Ein beliebtes Startup der Balkanstaaten scheint die Bettler-AG. Menschen am Rande der Gesellschaft versprechen anderen Menschen, die nicht einmal mehr am Rande der Gesellschaft leben, Unterkunft und ein bescheidenes Einkommen in den Ländern der EU. Gern auch in der Bundesrepublik. Nicht von Nachteil für diese Startups sind Bewerber mit körperlichen Gebrechen, Sieche, Lahme, Aussätzige. Heute sah ich zwei dieser Armutsdarsteller auf dem Prinzipalmarkt. Der eine saß links, der andere zwanzig Meter entfernt gegenüber. Beide waren junge, kräftige Männer, und beide hielten identische Pappschilder: Bitte Hilfe. Habe zwei Kinder ohne Brot. Mein Impuls: die Kutsche anhalten, absteigen, ihnen die Pappschilder um die Ohren hauen, und sie auffordern, auf der Stelle nach Hause zu fahren. Sie sind kräftig. Schämen Sie sich nicht, hier den Armutsdarsteller zu geben. So etwas tut man natürlich nicht, vor allem nicht in einer Gesellschaft, in der das politisch korrekte Verhalten mittlerweile vieles verschleiert, verdreht und absurd ins Undiskutable verzerrrt. Dennoch war ich wütend auf die beiden. Ich weiß, wo ihr Transporter steht, mit dem sie abends abgeholt werden. Er hat ein Dortmunder Kennzeichen. Kann man solche Startups nicht des Landes verweisen, bitte?
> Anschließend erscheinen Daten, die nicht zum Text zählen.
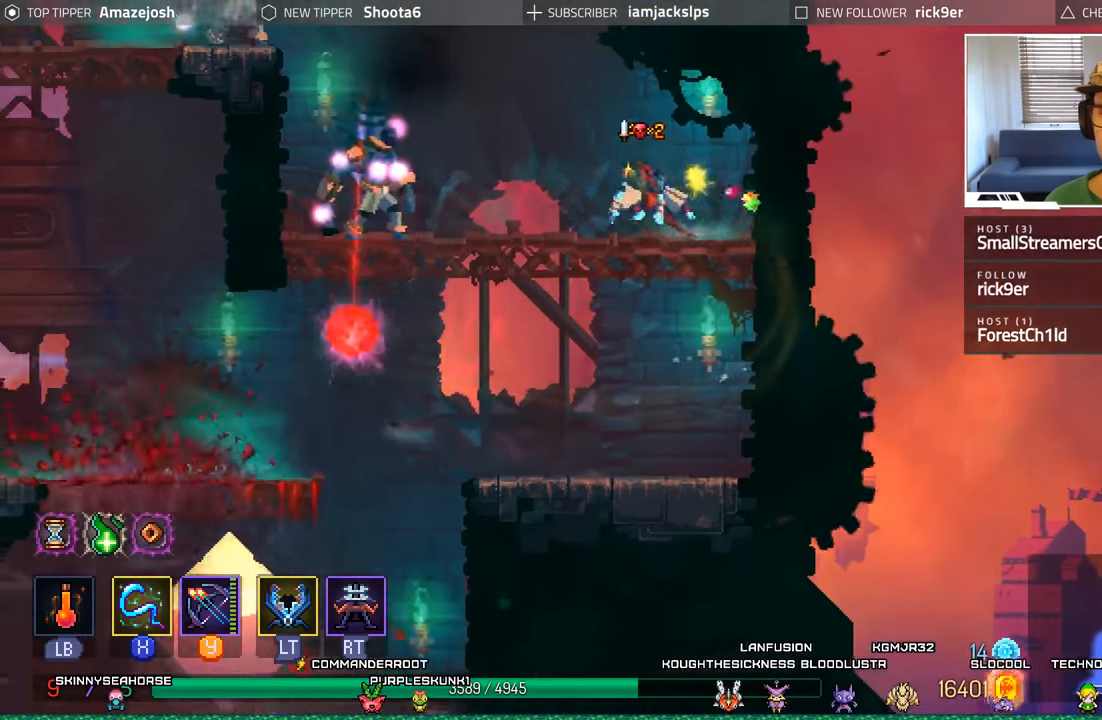
{"buttons": ["DPAD_RIGHT"], "left_stick": "center", "right_stick": "center"}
Do 9.08.18 10:09 um die 20 Grad, bewölkt

Unwetterwarnungen. Tornados. Starkregen. Bin gespannt, wie das ausgeht. Dummerweise haben wir heute abend Gäste in den Schrebergarten geladen. Ich schätze, daraus wird nichts. Aber vielleicht wird ja auch aus den Unwettern nichts. Gestern, nachdem die große Hitze des Dienstags vorüber war, habe ich mittags fast zwei Stunden geruht, ich glaube, ich habe sogar geschlafen. Am frühen Abend habe ich lange Klavier gespielt und mich dabei überwältigt. Ich war gerührt. Ob auch andere gerührt gewesen wären, ist mir egal, Hauptsache, mir hat es gefallen. Wenn ich aufstehe, kommt es vor, dass ich vom Schlafzimmer über den Flur direkt zum Klavier stolpere und zu spielen beginne. Nicht selten sind meine Ohren am frühen Morgen so aufnahmefähig, dass sie harmonische Verbindungen hören, die plötzlich einen Zusammenhang zu Liedern ergeben. Gestern war das Oye como va von Santana. Die Akkorde dazu spiele ich seit dreißig Jahren, ohne dass mir ihr Kontext zu diesem Lied aufgefallen wäre. Ich lerne das Klavierspielen nun seit über fünfundzwanzig Jahren, ich kann noch immer keine Noten lesen, und ich will das auch nicht, ich will, dass meine Ohren Ton für Ton des Klavier entdecken und meine Finger sich merken, was meine Ohren gehört haben. Wenn das einmal so weit ist, kann ich spielen, was ich will. Aber wie gesagt, das wird dauern.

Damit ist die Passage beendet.